Cloths maketh the man
The point of having more things included in the frame rather than just the main subject is to allow the eye of the viewer to linger a little bit, and wander around the photograph, exploring the other things that help create the overall visual story. For example in this image, the hanging cloths of a vendor/stall suggests what the man was doing there, rather than having to guess the purpose of the man being there. The moveable steel frame hangers as well as the overhead light bulbs suggest that the stall is mobile, and can be setup easily. What attracted me to this photograph was the interesting patterns on the many shirts, and also how the man is almost lost or hidden by the many cloths.

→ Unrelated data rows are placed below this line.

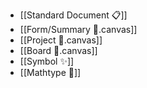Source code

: - [[Standard Document 📋]]
- [[Form/Summary 📑.canvas]]
- [[Project 📌.canvas]]
- [[Board 🧩.canvas]]
- [[Symbol ✨]]
- [[Mathtype 🧾️]]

Alright this photograph is completely random and has nothing to do with anything I wanted to say, but I just wanted to show the girls because I think they are pretty and I love shooting pretty girls too. What? This is my blog and I can decide to go off topic whenever I want, and no one can say anything about that. Heh !! If you have not known me yet I can be rather random sometimes.
Why do we read books? I think partly it is to find motivation and inspiration to continue shooting, and also the "push" to see things more creatively, and produce better images. Often we can fall into the trap of staying "stagnant" because we have become comfortable of what we are always doing, and become hesitant to change. Books can usually challenge our current thoughts and opinion on photography in general, and provide us some insight on what the "successful" photographers think about, how they approach photography and how they work. Not necessarily we have to copy or imitate their style and ideas, but knowing can be a very powerful weapon. It is up to ourselves to discover our own path, what photography style and techniques to adopt, and make our images unique.
Have any of you read the Michael Freeman's The Photographer's Mind? Or do you have any other good books to recommend? Do share !!